The message is in the very title, and it’s spelled out so we won’t miss it in the opening “square-up” crawl, which begins: “Sex ignorance, the black plague of adolescence, continues to augment the mass of innocent youth in the abyss of despair. Shouting from the mountain tops their battle cry of ‘Save our boys and girls’ and deliberately concealing from them the understanding of the mysteries of sex life, the foolhardiness of these bigots remains today, as in other days, one of the pitiful inconsistencies of life.” This goes on for three more paragraphs.
Here’s one of the oodles of movies where 20-somethings play high school kids. In this case, Jean Lacy stars as Helen Mason, a sweet blonde whose marriage manual, lent by a teacher, is plucked from her hands and thrown in the fire by outraged Mama (Isabel La Mal). If only she’d let her daughter read that book, Helen wouldn’t have been dragged to the Pink Elephants “social club” by her sleazy pretty-boy beau (Glen Boles).
“She’s free, white and under 21,” declares the bespectacled and freckled numbskull leading the group like a debauched refugee from the science fair. “How free is she?” asks one of the frisky boys before they all hoot and salivate over her “initiation” via forced striptease in silhouette. Somehow the boyfriend gets her pregnant before instantly leaving the story after pulling a failed “Bonnie and Clyde” robbery–again, all because her mom wouldn’t tell her the facts of life.
Helen flees to the city and puts her baby up for adoption (we assume) before you can say “Jack Robinson”, and then quite a lot more stuff happens in this 66-minute epic crammed with coincidence, poor impulse control, and chorus girls showing their underwear. Events lead to a botched abortion (never quite spelled out) and last-minute surprise twist. Although we’ve seen such material before, especially earlier in this series, Guilty Parents is an engaging piece of exploitation, more immediately so than its main feature.
Its cast is also more interesting.

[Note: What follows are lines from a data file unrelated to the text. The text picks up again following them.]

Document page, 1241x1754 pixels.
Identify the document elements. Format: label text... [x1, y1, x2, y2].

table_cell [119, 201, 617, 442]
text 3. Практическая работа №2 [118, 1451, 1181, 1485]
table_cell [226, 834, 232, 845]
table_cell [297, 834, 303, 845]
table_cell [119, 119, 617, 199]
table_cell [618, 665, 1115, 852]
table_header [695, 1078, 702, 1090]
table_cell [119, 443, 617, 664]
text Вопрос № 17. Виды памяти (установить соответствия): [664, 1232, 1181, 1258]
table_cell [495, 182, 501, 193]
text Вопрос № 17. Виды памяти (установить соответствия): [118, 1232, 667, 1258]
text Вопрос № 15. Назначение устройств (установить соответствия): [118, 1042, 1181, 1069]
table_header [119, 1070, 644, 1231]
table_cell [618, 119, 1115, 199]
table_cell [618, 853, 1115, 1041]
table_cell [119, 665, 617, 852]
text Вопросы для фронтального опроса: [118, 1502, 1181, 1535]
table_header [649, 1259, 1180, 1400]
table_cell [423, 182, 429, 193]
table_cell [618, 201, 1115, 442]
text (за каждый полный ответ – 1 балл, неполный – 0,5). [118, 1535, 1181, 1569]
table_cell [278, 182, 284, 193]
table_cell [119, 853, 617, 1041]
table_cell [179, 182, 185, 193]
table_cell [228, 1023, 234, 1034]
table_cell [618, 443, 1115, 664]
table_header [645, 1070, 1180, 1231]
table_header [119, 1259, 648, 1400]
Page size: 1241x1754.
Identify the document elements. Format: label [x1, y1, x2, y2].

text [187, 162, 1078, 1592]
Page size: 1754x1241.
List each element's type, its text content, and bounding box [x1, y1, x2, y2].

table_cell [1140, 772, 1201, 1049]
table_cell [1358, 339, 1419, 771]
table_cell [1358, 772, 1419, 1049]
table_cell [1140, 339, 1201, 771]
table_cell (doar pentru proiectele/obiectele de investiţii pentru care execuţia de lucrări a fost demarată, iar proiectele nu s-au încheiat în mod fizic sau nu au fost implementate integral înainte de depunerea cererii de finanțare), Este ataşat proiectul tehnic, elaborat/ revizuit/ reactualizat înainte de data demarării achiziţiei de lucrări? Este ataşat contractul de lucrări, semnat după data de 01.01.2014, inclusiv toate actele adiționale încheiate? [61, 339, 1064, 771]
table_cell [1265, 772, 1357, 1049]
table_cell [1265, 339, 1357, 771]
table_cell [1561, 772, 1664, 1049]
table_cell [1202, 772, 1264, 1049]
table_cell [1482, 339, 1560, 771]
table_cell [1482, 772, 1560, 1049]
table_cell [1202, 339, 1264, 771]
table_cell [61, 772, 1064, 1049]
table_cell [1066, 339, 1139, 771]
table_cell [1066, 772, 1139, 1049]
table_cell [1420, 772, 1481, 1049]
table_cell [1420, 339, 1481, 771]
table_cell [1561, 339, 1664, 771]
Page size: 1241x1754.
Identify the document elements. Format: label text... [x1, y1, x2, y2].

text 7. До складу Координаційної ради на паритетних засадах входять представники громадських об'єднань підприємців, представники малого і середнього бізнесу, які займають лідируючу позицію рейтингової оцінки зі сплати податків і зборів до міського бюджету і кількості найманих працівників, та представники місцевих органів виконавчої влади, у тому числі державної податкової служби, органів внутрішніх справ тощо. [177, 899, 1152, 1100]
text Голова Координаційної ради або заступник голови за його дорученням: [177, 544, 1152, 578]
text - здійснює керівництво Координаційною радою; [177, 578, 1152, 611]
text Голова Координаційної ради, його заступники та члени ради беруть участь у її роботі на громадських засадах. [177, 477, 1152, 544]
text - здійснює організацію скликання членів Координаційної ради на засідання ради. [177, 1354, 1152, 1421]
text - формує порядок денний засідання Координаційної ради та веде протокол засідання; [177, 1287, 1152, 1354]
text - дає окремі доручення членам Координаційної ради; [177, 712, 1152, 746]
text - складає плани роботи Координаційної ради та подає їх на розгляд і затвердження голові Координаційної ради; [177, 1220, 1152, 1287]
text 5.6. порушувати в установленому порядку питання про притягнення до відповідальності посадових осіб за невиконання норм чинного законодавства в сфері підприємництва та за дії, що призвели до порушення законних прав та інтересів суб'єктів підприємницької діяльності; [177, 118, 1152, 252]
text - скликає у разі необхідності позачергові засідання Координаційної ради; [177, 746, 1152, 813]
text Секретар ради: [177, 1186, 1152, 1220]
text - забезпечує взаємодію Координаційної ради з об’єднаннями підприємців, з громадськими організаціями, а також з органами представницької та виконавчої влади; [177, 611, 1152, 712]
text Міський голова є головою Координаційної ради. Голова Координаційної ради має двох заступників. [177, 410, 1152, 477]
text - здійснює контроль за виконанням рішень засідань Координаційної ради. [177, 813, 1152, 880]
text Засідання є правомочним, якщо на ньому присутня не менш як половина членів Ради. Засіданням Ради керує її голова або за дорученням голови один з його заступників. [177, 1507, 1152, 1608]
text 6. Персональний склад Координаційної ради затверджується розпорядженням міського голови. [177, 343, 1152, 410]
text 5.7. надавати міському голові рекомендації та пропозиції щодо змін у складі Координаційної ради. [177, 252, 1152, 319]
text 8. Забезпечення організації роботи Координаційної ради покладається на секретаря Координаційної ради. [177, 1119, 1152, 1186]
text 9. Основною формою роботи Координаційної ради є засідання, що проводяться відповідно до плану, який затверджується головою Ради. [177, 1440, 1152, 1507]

Donald Keith and Gertrude Astor were silent stars who still had presence, and we can only wish their parts had been bigger. Boles was on his way to a Broadway career and finally a doctorate in psychology. He’d played a similarly bad boyfriend in the same year’s The Road to Ruin (directed by Dorothy Davenport and Melville Shyer), which would be a more appropriate co-feature. Friend Tim Steffens of his wrote an appreciation of his life, “Remembering Glen Boles: A Tribute“.
Most importantly, Lacy carries her heroine well, or at least with professional competence. According to her IMDB bio, she went on to a serious career as a pioneer in women’s radio and TV programs. That’s two stars of this film who went on to lengthy careers. They had to start somewhere.